Effects of nano-aluminum particle size on the explosion behaviors of aluminum/methanol nanofluid fuel spray

Aluminum/methanol nanofluid fuel, as a modified methanol-based fuel, demonstrates promising application potential. However, the elucidation of its spray explosion disaster's evolution process remains elusive. This paper clarifies the influence of aluminum powder particle size on the behavior of aluminum/methanol nanofluid fuel spray explosions by examining changes in explosion parameters. On this basis, the microstructure of the explosion flames was observed, and the explosion residues were analyzed using SEM and XRD. The results indicate that when the solid content is less than 8 wt%, the maximum explosion pressure and maximum flame propagation speed of nanofluid fuel spray explosions mixed with 50 nm aluminum powder are higher than those mixed with 100 nm and 200 nm aluminum powder. The maximum explosion pressures for the three particle sizes of aluminum powder are 9.59 bar, 8.94 bar, and 8.25 bar, respectively.
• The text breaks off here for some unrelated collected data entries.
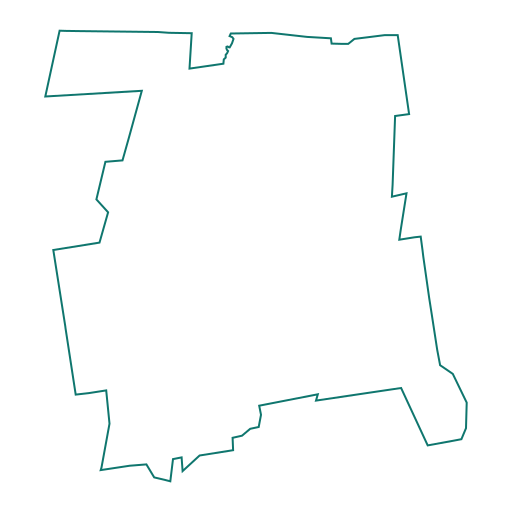 outline of Hartford, Connecticut, United States of America
{"feature_id": "52423323B68232654856936", "entity_name": "Hartford", "entity_type": "district", "adm_level": 2, "iso_a3": "USA", "parent_name": "United States of America", "parent_adm1": "Connecticut", "projection": "albers", "projection_center": [-72.721, 41.792], "detail": "fine", "context": "isolated", "style": "outline", "palette": "teal", "viewbox_px": 512, "rotation_deg": 0, "n_neighbors": 0, "source": "geoboundaries", "source_scale": "gbopen_adm2", "svg_char_len": 1229}
<svg xmlns="http://www.w3.org/2000/svg" viewBox="0 0 512 512"><path d="M397.7,35.1L384.9,35.1L368.2,37.2L354.4,38.9L348.2,43.9L342.9,43.9L331.6,43.6L330.9,38.3L307.0,36.9L271.3,32.9L230.8,33.5L229.6,36.1L232.3,37.2L233.5,38.9L232.0,43.3L229.7,47.4L229.2,47.4L227.6,46.5L226.5,46.8L226.4,48.4L227.0,49.9L228.1,51.0L227.1,53.2L225.7,54.8L225.7,57.6L223.8,59.4L223.4,63.7L217.9,64.5L189.5,68.6L191.7,33.2L169.0,32.8L157.8,32.0L157.7,32.0L79.7,31.1L65.8,30.9L59.6,30.7L45.3,96.5L141.8,90.8L128.9,137.7L122.5,160.4L105.4,161.8L96.4,199.4L108.1,212.3L99.5,242.6L53.3,250.0L65.3,326.4L65.5,328.1L75.7,394.6L88.9,393.1L106.2,390.4L109.5,423.7L101.5,467.5L100.7,470.1L129.9,465.7L130.1,465.7L146.4,464.4L154.2,477.4L164.5,479.8L170.3,481.3L173.0,459.1L181.6,457.4L182.6,471.1L199.6,455.5L233.1,450.2L232.6,437.8L242.0,435.7L250.2,428.8L258.7,427.0L261.0,414.8L259.2,405.7L317.8,394.3L316.0,400.6L374.7,391.9L401.1,388.0L427.7,445.4L453.5,440.7L461.4,439.2L466.0,428.2L466.7,402.6L452.8,373.9L440.1,365.2L437.2,349.8L431.8,314.7L429.2,298.1L423.3,256.7L422.5,250.1L420.7,236.6L414.4,237.3L399.3,239.7L400.7,230.0L406.5,193.3L391.9,196.7L392.6,184.9L395.1,116.0L409.1,114.1L397.7,35.1Z" fill="none" stroke="#0f766e" stroke-width="2"/></svg>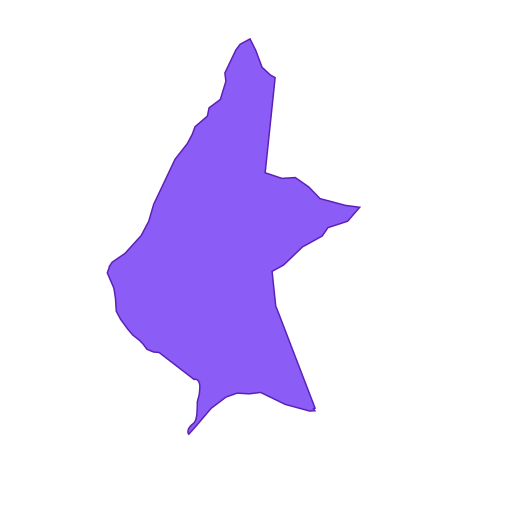 Mal Maison, Soufrière, Saint Lucia (Albers equal-area conic projection), rotated 118°
{"feature_id": "8701671B16128625192304", "entity_name": "Mal Maison", "entity_type": "district", "adm_level": 2, "iso_a3": "LCA", "parent_name": "Saint Lucia", "parent_adm1": "Soufrière", "projection": "albers", "projection_center": [-61.046, 13.875], "detail": "fine", "context": "isolated", "style": "filled", "palette": "violet", "viewbox_px": 512, "rotation_deg": 118, "n_neighbors": 0, "source": "geoboundaries", "source_scale": "gbopen_adm2", "svg_char_len": 1625}
<svg xmlns="http://www.w3.org/2000/svg" viewBox="0 0 512 512"><g transform="rotate(118 256 256)"><path d="M365.0,131.4L363.9,133.5L362.6,132.4L330.6,169.3L297.9,206.9L296.4,208.6L290.9,215.1L262.0,234.6L259.3,232.8L251.0,227.4L226.1,219.2L207.2,206.9L197.2,205.8L182.2,191.4L164.3,187.3L168.4,198.4L169.3,200.7L171.3,209.3L175.3,226.4L170.3,241.8L168.9,252.9L168.3,258.2L175.3,269.5L176.8,278.6L178.2,287.0L95.8,320.3L89.5,322.9L89.5,328.0L88.7,331.1L86.5,339.3L74.6,352.7L69.6,359.7L67.1,363.2L76.5,369.4L83.5,370.5L109.0,369.4L115.9,364.6L134.5,361.0L147.2,367.0L155.3,364.6L170.4,370.5L178.5,369.4L188.9,369.4L208.6,372.9L234.1,371.7L258.4,370.6L275.8,367.0L292.0,367.0L315.2,372.9L329.0,380.1L334.4,380.6L334.8,380.2L340.7,379.4L351.1,366.4L359.2,360.3L370.4,353.4L375.5,345.8L380.7,335.1L383.7,327.5L385.2,319.1L386.7,314.5L389.6,308.4L388.9,301.5L386.7,296.2L394.1,252.7L393.5,252.4L393.2,251.2L393.0,250.6L392.9,250.0L393.0,249.5L393.2,248.7L393.7,247.7L395.2,246.0L396.6,244.9L398.4,243.9L401.3,242.6L404.4,241.3L407.4,240.5L409.7,240.0L412.5,239.3L414.1,238.4L414.8,238.0L416.2,237.4L418.1,236.4L420.7,235.2L421.7,234.7L423.6,233.9L425.7,233.1L427.1,232.8L428.0,232.5L428.6,232.4L429.6,232.2L430.9,232.2L431.8,232.3L432.6,232.5L433.5,232.8L434.1,233.0L435.2,233.5L436.0,233.8L437.2,234.1L438.1,234.2L438.8,234.3L439.5,234.4L440.3,234.4L441.1,234.2L441.7,234.1L442.5,233.8L443.1,233.6L443.7,233.2L444.1,232.8L444.7,232.3L444.9,231.7L444.2,231.5L433.5,228.9L411.6,224.1L394.7,216.3L386.0,208.4L380.9,197.3L374.3,187.9L373.3,160.5L367.7,135.8L365.0,131.4Z" fill="#8b5cf6" stroke="#5b21b6" stroke-width="1.5"/></g></svg>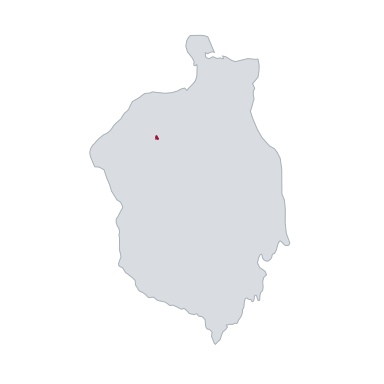 Magura, Bacau, Romania (highlighted), rotated 259°
{"feature_id": "2599482B10782205766979", "entity_name": "Magura", "entity_type": "district", "adm_level": 2, "iso_a3": "ROU", "parent_name": "Romania", "parent_adm1": "Bacau", "projection": "robinson", "projection_center": [26.814, 46.555], "detail": "fine", "context": "in_parent", "style": "filled", "palette": "rose", "viewbox_px": 384, "rotation_deg": 259, "n_neighbors": 0, "source": "geoboundaries", "source_scale": "gbopen_adm2", "svg_char_len": 3990}
<svg xmlns="http://www.w3.org/2000/svg" viewBox="0 0 384 384"><g transform="rotate(259 192 192)"><path d="M297.2,212.5L300.7,216.7L305.0,218.9L315.2,221.2L316.1,220.9L316.2,220.5L315.5,219.9L315.3,219.1L315.8,218.2L317.2,218.1L319.5,219.0L323.9,217.7L330.2,214.4L336.1,213.7L341.5,215.7L344.3,218.0L346.0,220.2L345.5,222.9L345.2,224.5L343.9,231.5L343.0,234.1L341.4,237.1L324.8,240.6L325.8,238.9L325.4,235.9L324.7,233.7L326.2,231.7L322.5,231.0L320.8,232.1L319.6,234.0L320.8,238.4L319.0,240.9L318.3,242.3L318.2,245.5L317.1,246.9L316.9,248.4L319.6,248.0L318.4,250.9L313.5,256.2L311.7,259.5L312.3,272.2L310.1,279.8L309.9,282.1L304.6,282.1L303.0,282.0L298.0,280.8L292.3,278.8L288.9,274.9L286.8,272.1L282.0,273.3L281.1,273.0L279.8,271.6L276.1,270.7L271.7,270.7L261.6,265.6L260.5,264.7L252.7,265.6L240.9,268.1L231.9,271.2L222.5,276.8L218.8,281.1L214.4,283.3L208.1,285.0L197.0,284.4L185.4,282.2L173.0,279.9L166.3,281.2L157.2,280.3L143.5,277.5L133.3,276.7L123.2,278.3L121.6,277.1L121.2,275.7L121.6,273.7L123.1,272.1L125.5,270.8L126.9,269.6L127.0,268.4L124.3,266.3L118.8,263.6L116.5,261.8L115.9,261.4L115.8,259.8L114.7,258.6L112.5,257.7L110.9,256.1L109.7,253.7L110.0,251.5L111.8,249.5L113.9,248.6L116.6,248.8L117.7,248.2L117.3,246.8L114.7,244.9L110.0,242.7L105.2,243.9L100.2,248.6L96.6,249.4L94.5,246.2L90.7,244.3L85.2,243.7L81.8,242.5L80.6,240.7L78.2,239.2L72.9,237.7L72.8,236.3L73.7,236.0L75.6,235.8L78.2,235.5L78.6,234.7L78.6,234.0L76.7,233.0L74.6,232.4L73.6,231.7L72.9,231.0L72.8,230.3L73.4,229.8L74.2,229.8L75.1,229.3L75.6,227.6L76.7,226.2L77.5,225.7L77.5,224.7L76.7,223.7L75.6,222.9L74.0,222.4L69.0,220.9L66.4,218.9L64.9,218.8L62.4,217.7L59.8,215.9L57.6,213.4L55.1,211.8L54.5,211.1L54.4,210.5L54.9,209.8L54.9,209.0L54.3,206.6L54.9,204.0L54.8,201.5L54.8,200.4L54.4,200.1L53.9,200.4L53.3,200.9L52.7,201.0L50.9,199.2L48.7,195.6L47.1,194.4L44.1,192.7L41.6,191.3L39.8,188.3L38.0,185.9L39.3,185.0L46.7,183.6L50.1,184.9L51.6,184.4L53.2,183.3L54.0,182.5L54.2,181.5L55.0,180.4L57.5,179.8L64.1,180.5L66.8,178.9L67.8,178.0L68.4,176.1L69.2,174.5L71.5,173.7L71.5,172.3L71.2,170.7L72.7,167.2L73.6,165.8L74.9,165.3L76.6,164.2L79.4,161.9L78.8,159.9L79.4,158.5L82.4,154.9L84.7,151.4L84.7,149.7L85.1,148.2L87.1,146.6L89.2,144.4L92.1,137.7L93.1,136.6L94.9,135.3L96.2,134.0L96.5,129.6L97.7,128.3L100.2,126.9L102.6,124.6L104.5,121.9L106.1,120.6L108.0,120.3L110.2,119.2L112.6,118.8L114.8,119.3L116.3,119.1L118.5,117.7L124.3,112.8L125.1,111.8L126.3,111.1L130.9,109.4L132.0,107.7L133.6,106.1L135.7,106.2L142.2,110.0L149.3,109.8L150.6,109.9L151.0,110.0L151.8,110.3L161.2,112.2L162.7,112.0L163.1,111.9L166.9,113.4L170.2,113.2L173.4,112.1L176.7,111.8L179.8,112.4L182.0,114.6L188.0,119.3L189.8,121.0L192.5,120.8L195.6,119.9L198.7,116.8L208.2,113.2L215.4,112.4L222.5,110.9L230.6,109.9L233.0,107.0L234.3,105.1L235.3,101.4L239.6,100.4L243.8,99.6L245.3,99.2L248.3,99.0L250.7,99.3L254.3,101.1L256.9,103.4L257.9,105.2L260.1,107.7L262.4,111.3L265.0,116.0L265.5,118.4L266.5,121.0L268.4,124.2L272.0,127.7L272.5,128.3L274.2,130.8L277.4,136.2L280.0,138.4L282.3,140.8L283.5,143.2L285.1,145.4L289.0,148.2L292.2,150.8L294.8,158.4L296.6,161.8L297.7,164.5L297.2,169.8L297.9,172.1L296.5,176.3L294.0,184.7L293.4,191.4L293.8,195.0L293.9,197.4L294.6,198.8L295.3,201.9L295.4,204.6L294.5,205.3L293.2,205.9L292.7,206.5L293.9,207.7L295.5,209.9L297.2,212.5Z" fill="#d9dde1" stroke="#a8b0b8" stroke-width="1"/><path d="M250.9,169.0L250.9,168.9L251.0,168.9L251.3,168.8L251.4,168.7L251.5,168.7L251.6,168.4L251.8,168.3L251.8,168.2L252.0,168.2L252.3,168.3L252.6,168.3L252.8,168.3L253.3,168.2L253.8,167.9L253.8,167.7L253.7,167.6L253.4,167.5L253.4,167.4L253.2,167.4L253.1,167.2L252.9,167.1L252.7,167.2L252.4,167.0L252.4,166.9L252.2,166.8L252.1,167.0L251.9,167.1L251.7,167.1L251.4,167.1L251.2,167.1L251.1,167.3L251.1,167.5L251.0,167.4L251.0,167.5L251.0,167.8L250.9,167.9L250.9,168.0L250.7,168.1L250.5,168.3L250.4,168.4L250.4,168.5L250.5,168.5L250.6,168.8L250.8,168.9L250.8,169.0L250.9,169.0Z" fill="#f43f5e" stroke="#9f1239" stroke-width="1.5"/></g></svg>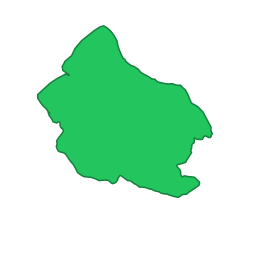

When the solid content exceeds 8 wt%, the differences in aluminum powder particle size no longer significantly affect the intensity of the spray explosion and flame speed, mainly due to the agglomeration behavior of the nanosized aluminum powder. The reaction combustion zone of aluminum/methanol nanofluid fuel spray explosion flames is characterized by the gas-phase combustion of methanol and the heterogeneous/homogeneous combustion of aluminum, manifested as the white tail-like light and the quasi-spherical gaseous flame. The study also found that nano-aluminum particles increase their initial size through reactive sintering before combustion, while the agglomeration behavior of nano-aluminum powder mainly occurs before reactive sintering.